- [SELECTED PASSAGE]:

Hi all, I created a static class for doing this. + column check + quota sign removal

public static class CSV
{
    public static List<string[]> Import(string file, char csvDelimiter, bool ignoreHeadline, bool removeQuoteSign)
    {
        return ReadCSVFile(file, csvDelimiter, ignoreHeadline, removeQuoteSign);
    }

    private static List<string[]> ReadCSVFile(string filename, char csvDelimiter, bool ignoreHeadline, bool removeQuoteSign)
    {
        string[] result = new string[0];
        List<string[]> lst = new List<string[]>();

        string line;
        int currentLineNumner = 0;
        int columnCount = 0;

        // Read the file and display it line by line.  
        using (System.IO.StreamReader file = new System.IO.StreamReader(filename))
        {
            while ((line = file.ReadLine()) != null)

- [MATERIAL PROVIDED]:
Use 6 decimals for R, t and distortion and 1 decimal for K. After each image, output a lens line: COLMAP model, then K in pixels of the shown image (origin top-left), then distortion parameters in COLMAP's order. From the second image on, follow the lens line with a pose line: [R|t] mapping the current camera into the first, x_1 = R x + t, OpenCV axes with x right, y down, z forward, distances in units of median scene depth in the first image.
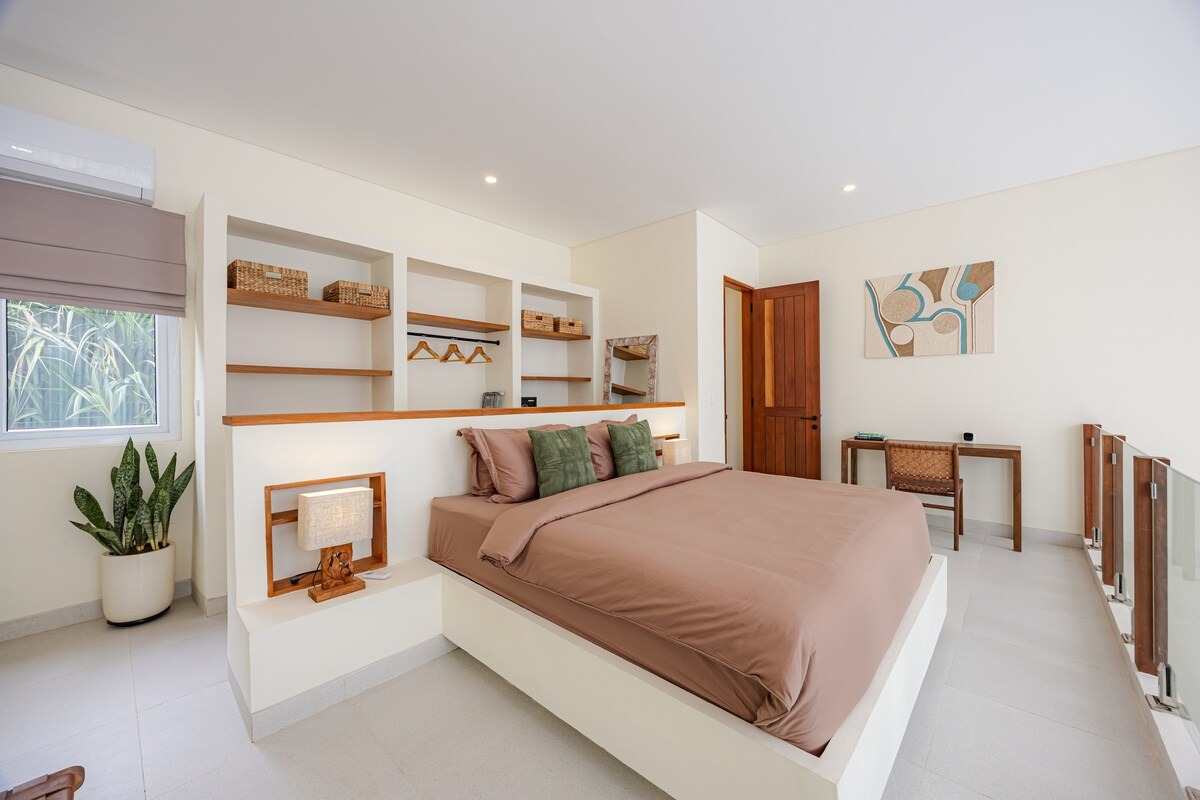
lens RADIAL K [[440.0, 0, 607.3], [0, 440.0, 398.5], [0, 0, 1]] dist [-0.002416, -0.000064]
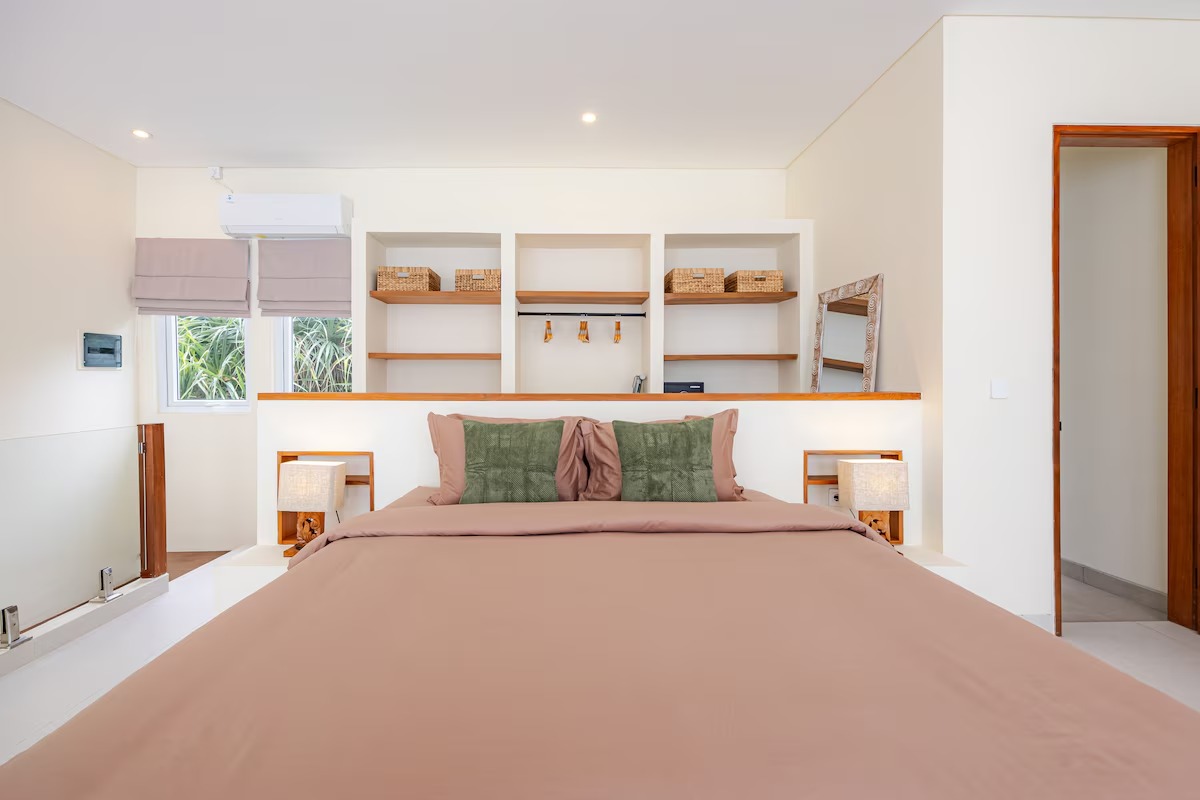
lens RADIAL K [[475.2, 0, 588.3], [0, 475.2, 392.6], [0, 0, 1]] dist [0.000196, 0.000058]
pose [[0.683982, 0.023503, -0.729120, 0.342751], [-0.011128, 0.999701, 0.021786, 0.000665], [0.729414, -0.006788, 0.684039, 0.328338]]
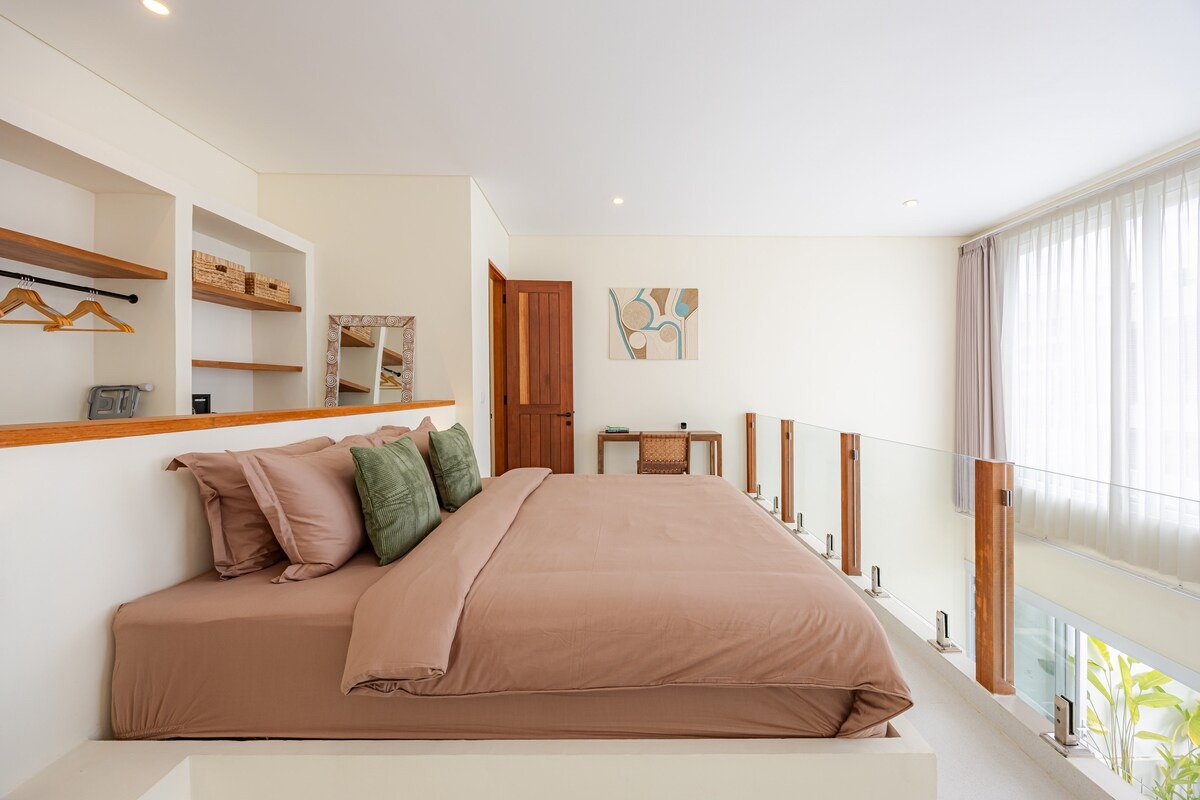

- [TASK TO CARRY OUT]: Retype the CSV import code between "string line;" and "file.ReadLine()) != null)", inclusive. The lines play no part in what comes next.

- [ANSWER TO THIS PROBLEM]:
string line;
        int currentLineNumner = 0;
        int columnCount = 0;

        // Read the file and display it line by line.  
        using (System.IO.StreamReader file = new System.IO.StreamReader(filename))
        {
            while ((line = file.ReadLine()) != null)